*** Opening of Data for the task ***

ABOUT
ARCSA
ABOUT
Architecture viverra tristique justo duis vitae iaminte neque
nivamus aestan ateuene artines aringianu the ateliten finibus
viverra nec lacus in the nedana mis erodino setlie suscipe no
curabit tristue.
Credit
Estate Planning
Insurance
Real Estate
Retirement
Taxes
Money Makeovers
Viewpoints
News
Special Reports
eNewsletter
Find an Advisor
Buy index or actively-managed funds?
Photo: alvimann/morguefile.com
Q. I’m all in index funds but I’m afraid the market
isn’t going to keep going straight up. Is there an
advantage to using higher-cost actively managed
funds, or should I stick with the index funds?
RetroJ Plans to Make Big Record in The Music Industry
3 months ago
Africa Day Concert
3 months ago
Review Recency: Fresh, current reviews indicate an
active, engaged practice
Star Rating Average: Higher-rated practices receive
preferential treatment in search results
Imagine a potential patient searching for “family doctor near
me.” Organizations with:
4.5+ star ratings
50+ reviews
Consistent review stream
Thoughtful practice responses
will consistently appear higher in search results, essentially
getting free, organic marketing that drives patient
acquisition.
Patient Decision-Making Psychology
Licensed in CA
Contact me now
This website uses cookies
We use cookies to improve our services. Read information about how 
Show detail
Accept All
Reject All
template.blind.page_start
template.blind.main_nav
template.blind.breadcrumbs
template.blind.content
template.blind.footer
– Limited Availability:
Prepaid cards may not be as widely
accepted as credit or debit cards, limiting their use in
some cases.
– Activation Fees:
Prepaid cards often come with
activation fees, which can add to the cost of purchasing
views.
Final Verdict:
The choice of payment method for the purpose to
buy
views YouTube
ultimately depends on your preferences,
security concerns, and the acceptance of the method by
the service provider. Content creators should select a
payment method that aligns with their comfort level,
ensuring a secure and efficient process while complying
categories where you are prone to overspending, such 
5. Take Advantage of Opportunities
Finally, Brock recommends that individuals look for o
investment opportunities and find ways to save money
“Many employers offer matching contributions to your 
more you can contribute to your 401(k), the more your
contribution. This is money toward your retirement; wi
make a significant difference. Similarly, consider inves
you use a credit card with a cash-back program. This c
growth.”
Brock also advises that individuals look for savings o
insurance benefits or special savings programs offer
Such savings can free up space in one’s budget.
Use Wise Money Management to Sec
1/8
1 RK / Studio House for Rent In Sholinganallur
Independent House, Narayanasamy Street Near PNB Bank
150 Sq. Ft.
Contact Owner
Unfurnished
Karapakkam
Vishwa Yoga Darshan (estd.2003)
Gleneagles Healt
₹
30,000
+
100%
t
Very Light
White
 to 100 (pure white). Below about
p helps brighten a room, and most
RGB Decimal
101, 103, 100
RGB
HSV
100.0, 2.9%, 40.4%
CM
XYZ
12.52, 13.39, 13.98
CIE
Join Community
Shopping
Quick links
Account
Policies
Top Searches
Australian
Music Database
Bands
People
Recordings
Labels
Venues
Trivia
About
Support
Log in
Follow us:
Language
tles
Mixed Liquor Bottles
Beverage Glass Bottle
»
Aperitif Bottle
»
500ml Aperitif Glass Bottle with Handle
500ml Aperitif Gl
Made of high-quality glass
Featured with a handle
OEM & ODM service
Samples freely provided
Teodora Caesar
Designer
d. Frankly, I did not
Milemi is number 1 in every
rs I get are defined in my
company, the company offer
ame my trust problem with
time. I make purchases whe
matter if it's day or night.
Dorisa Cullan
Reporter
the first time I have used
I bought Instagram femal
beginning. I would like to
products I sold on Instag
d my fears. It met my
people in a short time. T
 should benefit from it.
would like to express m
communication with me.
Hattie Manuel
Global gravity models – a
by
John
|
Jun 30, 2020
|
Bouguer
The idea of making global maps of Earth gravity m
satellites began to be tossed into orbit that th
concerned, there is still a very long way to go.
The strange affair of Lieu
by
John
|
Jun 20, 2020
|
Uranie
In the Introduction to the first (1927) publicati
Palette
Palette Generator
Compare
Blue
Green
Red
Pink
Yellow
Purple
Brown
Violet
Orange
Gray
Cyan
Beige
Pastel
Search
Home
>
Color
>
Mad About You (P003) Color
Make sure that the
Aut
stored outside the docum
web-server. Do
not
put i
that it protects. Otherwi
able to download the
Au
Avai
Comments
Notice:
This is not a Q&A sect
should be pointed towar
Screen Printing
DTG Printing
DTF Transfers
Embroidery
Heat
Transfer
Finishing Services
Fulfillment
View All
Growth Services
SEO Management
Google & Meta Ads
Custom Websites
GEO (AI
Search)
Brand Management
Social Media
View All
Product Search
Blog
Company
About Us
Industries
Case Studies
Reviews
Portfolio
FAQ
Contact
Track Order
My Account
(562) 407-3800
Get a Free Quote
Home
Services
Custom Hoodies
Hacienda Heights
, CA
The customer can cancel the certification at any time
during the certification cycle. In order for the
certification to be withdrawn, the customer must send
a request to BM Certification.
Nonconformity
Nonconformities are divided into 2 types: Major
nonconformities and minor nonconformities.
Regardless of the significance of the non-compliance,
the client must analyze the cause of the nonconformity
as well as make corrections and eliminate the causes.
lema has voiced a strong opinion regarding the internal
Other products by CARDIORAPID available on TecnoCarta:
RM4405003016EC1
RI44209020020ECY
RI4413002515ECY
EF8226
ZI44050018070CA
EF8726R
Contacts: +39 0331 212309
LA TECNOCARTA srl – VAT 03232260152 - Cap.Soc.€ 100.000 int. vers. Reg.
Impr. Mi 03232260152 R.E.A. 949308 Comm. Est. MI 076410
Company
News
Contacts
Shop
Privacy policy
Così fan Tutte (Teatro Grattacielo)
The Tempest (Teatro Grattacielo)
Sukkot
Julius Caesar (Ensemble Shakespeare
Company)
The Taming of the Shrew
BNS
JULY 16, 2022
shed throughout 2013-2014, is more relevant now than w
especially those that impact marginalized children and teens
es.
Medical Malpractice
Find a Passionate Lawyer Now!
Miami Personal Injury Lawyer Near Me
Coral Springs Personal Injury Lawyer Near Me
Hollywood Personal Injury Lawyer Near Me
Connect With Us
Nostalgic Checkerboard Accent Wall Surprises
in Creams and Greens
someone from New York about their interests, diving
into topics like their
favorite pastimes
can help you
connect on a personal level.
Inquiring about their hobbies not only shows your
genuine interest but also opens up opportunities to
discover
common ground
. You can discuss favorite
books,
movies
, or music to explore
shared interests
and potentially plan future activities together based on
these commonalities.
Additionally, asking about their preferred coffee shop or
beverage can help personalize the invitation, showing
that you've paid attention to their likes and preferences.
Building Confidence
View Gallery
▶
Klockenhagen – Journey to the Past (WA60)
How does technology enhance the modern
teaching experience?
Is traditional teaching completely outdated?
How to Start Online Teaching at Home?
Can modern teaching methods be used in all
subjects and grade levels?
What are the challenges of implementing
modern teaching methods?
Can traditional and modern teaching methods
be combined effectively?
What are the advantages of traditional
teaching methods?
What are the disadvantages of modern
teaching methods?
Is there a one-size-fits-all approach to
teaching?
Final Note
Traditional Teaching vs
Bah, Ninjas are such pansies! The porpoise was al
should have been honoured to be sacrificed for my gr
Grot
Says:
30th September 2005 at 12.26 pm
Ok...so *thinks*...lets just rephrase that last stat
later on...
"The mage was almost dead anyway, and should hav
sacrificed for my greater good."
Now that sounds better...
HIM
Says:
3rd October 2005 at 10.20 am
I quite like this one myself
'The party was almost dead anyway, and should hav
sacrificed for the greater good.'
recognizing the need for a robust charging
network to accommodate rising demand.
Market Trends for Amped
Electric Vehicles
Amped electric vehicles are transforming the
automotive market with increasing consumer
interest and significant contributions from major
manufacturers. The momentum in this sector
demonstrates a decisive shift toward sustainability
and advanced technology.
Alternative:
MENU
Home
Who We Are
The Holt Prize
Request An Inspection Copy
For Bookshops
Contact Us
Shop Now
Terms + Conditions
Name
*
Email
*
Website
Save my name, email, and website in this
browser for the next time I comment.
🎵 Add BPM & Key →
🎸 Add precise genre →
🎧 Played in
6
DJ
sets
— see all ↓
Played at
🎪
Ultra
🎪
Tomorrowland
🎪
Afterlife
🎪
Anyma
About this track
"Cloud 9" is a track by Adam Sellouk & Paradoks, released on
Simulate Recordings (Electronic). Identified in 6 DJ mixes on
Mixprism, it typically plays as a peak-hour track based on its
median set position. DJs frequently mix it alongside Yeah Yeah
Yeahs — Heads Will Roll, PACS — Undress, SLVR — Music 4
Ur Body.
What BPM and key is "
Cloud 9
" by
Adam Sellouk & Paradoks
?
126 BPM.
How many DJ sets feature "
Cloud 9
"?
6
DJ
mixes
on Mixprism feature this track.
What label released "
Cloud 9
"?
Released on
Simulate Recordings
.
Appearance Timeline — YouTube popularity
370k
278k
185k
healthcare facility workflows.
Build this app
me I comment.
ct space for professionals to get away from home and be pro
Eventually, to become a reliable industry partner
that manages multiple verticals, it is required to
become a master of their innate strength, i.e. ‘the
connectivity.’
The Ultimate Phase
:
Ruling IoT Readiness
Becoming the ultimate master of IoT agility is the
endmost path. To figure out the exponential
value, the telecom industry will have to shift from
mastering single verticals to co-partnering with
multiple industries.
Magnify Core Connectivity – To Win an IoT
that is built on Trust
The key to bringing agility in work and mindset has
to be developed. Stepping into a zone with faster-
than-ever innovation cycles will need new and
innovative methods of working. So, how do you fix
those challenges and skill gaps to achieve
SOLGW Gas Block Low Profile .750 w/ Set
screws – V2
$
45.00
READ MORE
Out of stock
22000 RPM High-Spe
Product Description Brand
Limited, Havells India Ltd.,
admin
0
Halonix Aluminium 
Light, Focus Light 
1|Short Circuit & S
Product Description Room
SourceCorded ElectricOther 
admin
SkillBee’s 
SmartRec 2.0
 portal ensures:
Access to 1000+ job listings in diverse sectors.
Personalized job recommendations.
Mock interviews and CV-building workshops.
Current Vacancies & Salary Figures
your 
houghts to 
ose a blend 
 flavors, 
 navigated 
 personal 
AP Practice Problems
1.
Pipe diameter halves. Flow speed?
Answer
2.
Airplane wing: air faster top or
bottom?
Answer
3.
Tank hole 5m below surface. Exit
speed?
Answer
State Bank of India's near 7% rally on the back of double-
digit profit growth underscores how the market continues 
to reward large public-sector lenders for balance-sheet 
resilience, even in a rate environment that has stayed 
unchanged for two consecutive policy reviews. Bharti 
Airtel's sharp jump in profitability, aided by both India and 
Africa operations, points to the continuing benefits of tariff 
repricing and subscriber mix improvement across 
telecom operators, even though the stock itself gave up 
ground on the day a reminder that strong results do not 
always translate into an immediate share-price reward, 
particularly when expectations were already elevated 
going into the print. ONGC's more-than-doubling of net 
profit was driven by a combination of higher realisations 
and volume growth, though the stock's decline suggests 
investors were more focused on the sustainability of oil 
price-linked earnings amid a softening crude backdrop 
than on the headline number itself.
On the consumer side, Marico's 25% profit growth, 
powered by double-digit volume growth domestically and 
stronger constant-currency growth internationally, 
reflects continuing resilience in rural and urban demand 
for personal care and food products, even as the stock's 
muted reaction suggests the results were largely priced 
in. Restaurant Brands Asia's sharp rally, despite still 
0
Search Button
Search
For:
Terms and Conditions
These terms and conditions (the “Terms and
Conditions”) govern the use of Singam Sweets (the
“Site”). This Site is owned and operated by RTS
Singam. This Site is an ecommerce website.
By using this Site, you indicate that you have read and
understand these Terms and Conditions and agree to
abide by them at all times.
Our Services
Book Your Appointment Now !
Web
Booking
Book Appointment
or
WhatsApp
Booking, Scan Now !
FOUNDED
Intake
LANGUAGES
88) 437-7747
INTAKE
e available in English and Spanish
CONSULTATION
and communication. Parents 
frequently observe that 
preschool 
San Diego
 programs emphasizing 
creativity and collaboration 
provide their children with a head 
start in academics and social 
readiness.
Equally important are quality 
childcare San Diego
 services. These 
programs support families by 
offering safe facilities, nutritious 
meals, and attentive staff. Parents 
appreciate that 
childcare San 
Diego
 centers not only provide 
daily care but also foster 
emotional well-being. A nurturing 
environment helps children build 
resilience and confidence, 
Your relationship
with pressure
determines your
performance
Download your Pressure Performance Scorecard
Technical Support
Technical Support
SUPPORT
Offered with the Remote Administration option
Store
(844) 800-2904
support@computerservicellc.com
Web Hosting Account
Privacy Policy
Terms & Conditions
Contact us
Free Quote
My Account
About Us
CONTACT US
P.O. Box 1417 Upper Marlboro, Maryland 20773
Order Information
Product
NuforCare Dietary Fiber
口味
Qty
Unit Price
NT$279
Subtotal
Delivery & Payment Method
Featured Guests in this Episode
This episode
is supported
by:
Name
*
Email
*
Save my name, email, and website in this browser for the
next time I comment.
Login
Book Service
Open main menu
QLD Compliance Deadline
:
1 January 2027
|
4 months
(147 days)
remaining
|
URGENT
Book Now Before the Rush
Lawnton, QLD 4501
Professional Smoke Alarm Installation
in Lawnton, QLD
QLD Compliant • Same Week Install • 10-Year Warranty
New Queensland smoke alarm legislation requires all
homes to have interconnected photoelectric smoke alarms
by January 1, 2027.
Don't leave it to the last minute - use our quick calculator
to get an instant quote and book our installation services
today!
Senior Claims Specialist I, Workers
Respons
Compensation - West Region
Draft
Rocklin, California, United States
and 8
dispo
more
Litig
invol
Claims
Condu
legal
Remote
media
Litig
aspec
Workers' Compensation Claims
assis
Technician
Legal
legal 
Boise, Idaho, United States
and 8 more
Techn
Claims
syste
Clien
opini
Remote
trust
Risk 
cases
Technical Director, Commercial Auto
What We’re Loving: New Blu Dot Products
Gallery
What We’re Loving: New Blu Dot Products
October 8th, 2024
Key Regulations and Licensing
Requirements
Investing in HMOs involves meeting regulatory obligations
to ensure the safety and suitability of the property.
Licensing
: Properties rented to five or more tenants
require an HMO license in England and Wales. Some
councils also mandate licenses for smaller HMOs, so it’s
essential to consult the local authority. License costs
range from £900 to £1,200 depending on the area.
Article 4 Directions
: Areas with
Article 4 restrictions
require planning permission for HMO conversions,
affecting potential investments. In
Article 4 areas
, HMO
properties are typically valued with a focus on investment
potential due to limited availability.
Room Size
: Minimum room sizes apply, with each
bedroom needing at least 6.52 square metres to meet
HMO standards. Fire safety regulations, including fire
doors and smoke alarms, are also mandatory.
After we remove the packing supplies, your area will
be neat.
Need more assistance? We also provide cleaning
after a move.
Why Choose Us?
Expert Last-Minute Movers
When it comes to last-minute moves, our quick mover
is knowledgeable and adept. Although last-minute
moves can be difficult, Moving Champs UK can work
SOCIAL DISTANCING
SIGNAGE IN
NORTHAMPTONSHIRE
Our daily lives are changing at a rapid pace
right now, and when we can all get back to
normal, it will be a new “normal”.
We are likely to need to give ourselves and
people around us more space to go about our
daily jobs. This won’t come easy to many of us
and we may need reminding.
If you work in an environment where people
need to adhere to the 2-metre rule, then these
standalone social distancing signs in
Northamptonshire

*** Close of Data for the task ***

Taking the records above, retype every line from the one with "Connect With Us" down to the one with "How to Start Online Teaching at Home?", exactly and with nothing else.

** Solved exercise **
Connect With Us
Nostalgic Checkerboard Accent Wall Surprises
in Creams and Greens
someone from New York about their interests, diving
into topics like their
favorite pastimes
can help you
connect on a personal level.
Inquiring about their hobbies not only shows your
genuine interest but also opens up opportunities to
discover
common ground
. You can discuss favorite
books,
movies
, or music to explore
shared interests
and potentially plan future activities together based on
these commonalities.
Additionally, asking about their preferred coffee shop or
beverage can help personalize the invitation, showing
that you've paid attention to their likes and preferences.
Building Confidence
View Gallery
▶
Klockenhagen – Journey to the Past (WA60)
How does technology enhance the modern
teaching experience?
Is traditional teaching completely outdated?
How to Start Online Teaching at Home?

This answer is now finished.